Dairy farmers with cows at grass can help researchers investigate parasitic disease in grazing herds by giving permission to have their milk tested.

Liverpool University postgraduate student and University Centre Reaseheath lecturer Sophie Park is seeking farmers to measure antibody responses to lungworm, liver fluke and brown stomach worm in bulk tank milk samples from across Great Britain.

Farms must be grazing lactating or dry cows and be milk recording with National Milk Records (NMR) or have their milk sent to the National Milk Laboratory (NML) by their processor.

See also: Vet Viewpoint: Lungworm, health plans and biosecurity

Sophie says the project aims to increase knowledge of parasitic disease in dairy cows and develop tools to predict when animals are at greater risk of disease through the season, improving sustainable parasite control.

“We hope to eventually develop something that can be used on the ground by farmers and vets to better inform parasite treatment and control in adult dairy cattle,” she told Farmers Weekly.

“Participating farms will receive their results for free at the end of the grazing season and will be able to see if and when their animals were exposed to each parasite.”

How the project works

Once farmers have given permission, their bulk tank samples will be tested monthly (using the Elisa test) to detect the presence of antibodies to lungworm, liver fluke and brown stomach worm.

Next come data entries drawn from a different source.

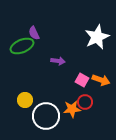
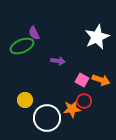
red circle: moved 1 px left, 1 px up
white circle: moved 1 px right, 2 px down
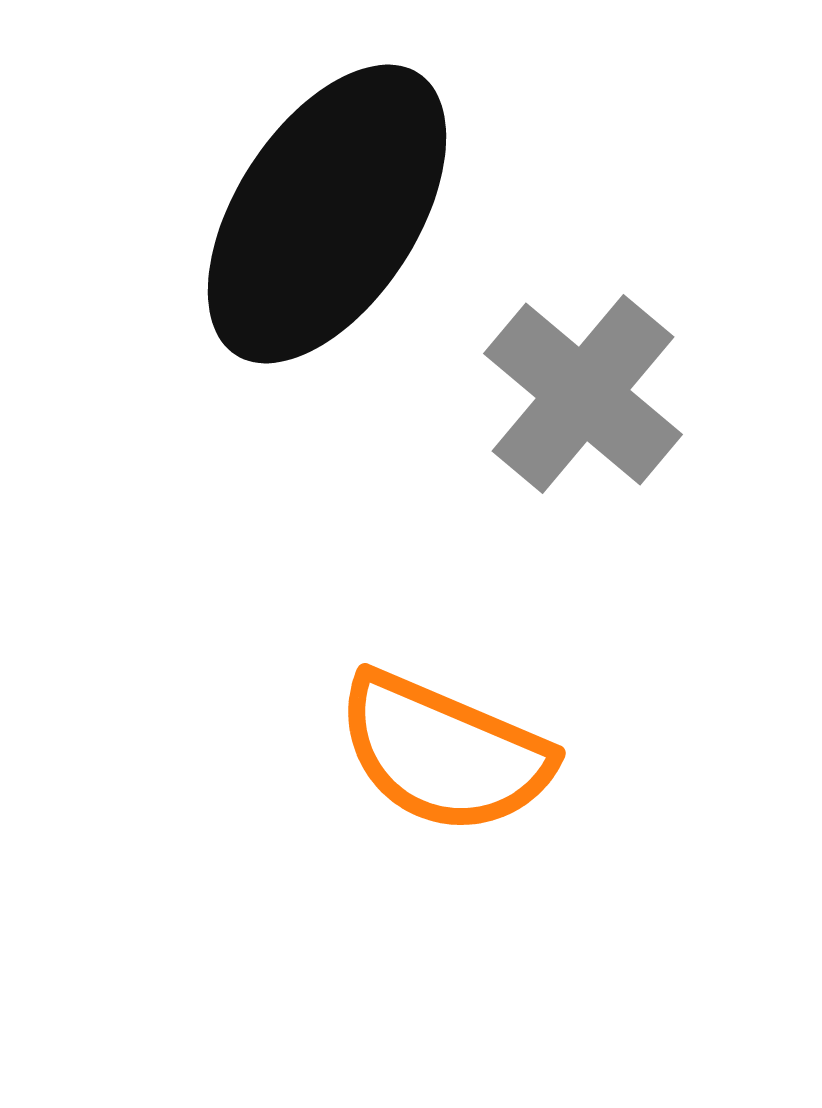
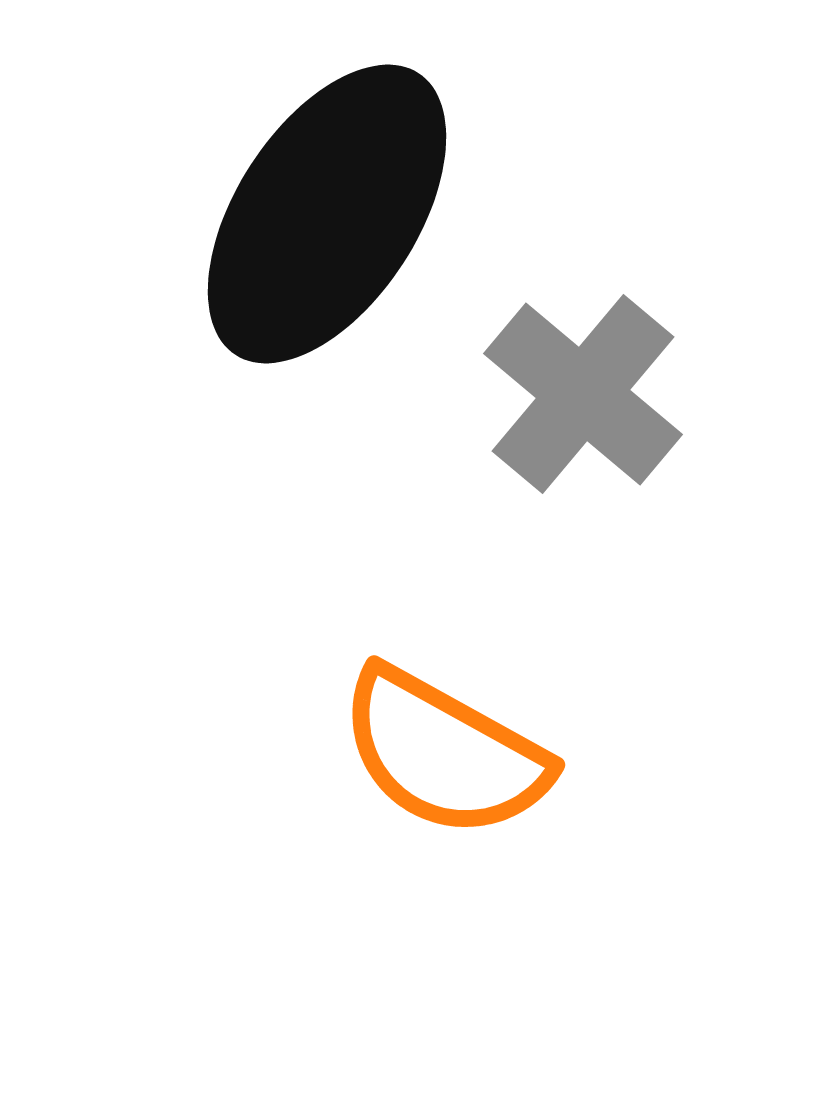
orange semicircle: rotated 6 degrees clockwise
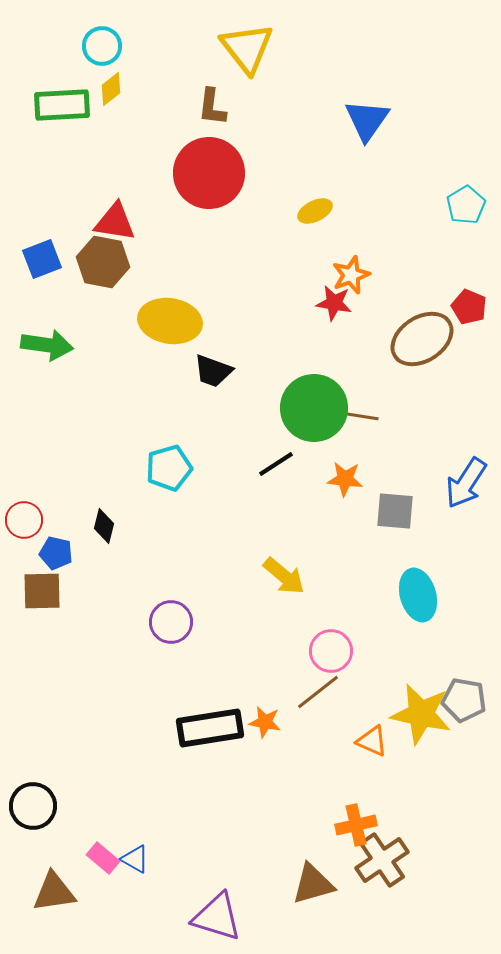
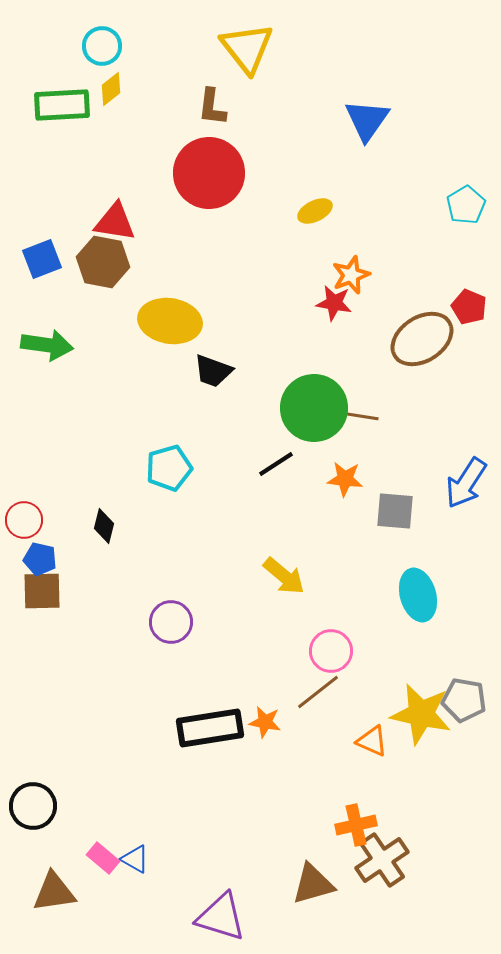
blue pentagon at (56, 553): moved 16 px left, 6 px down
purple triangle at (217, 917): moved 4 px right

This will give an idea of the level of infection at herd level.

This information will be used to develop parasite risk models by pulling in farm location, climate and weather data, as well as herd records from Herd Companion on farms using NM.

The project will run separate tests for each of the three parasite antibodies.

“This is why we need farms from across Great Britain if possible, so we have a good geographical coverage,” adds Sophie.

What farmers need to do

What is the benefit?

  • Get free monthly test results at the end of the grazing season. These can be discussed with the farm vet and help to determine the current infection status for each parasite on farm.
  • Providing data from farms across GB should help improve sustainable parasite control in dairy cattle.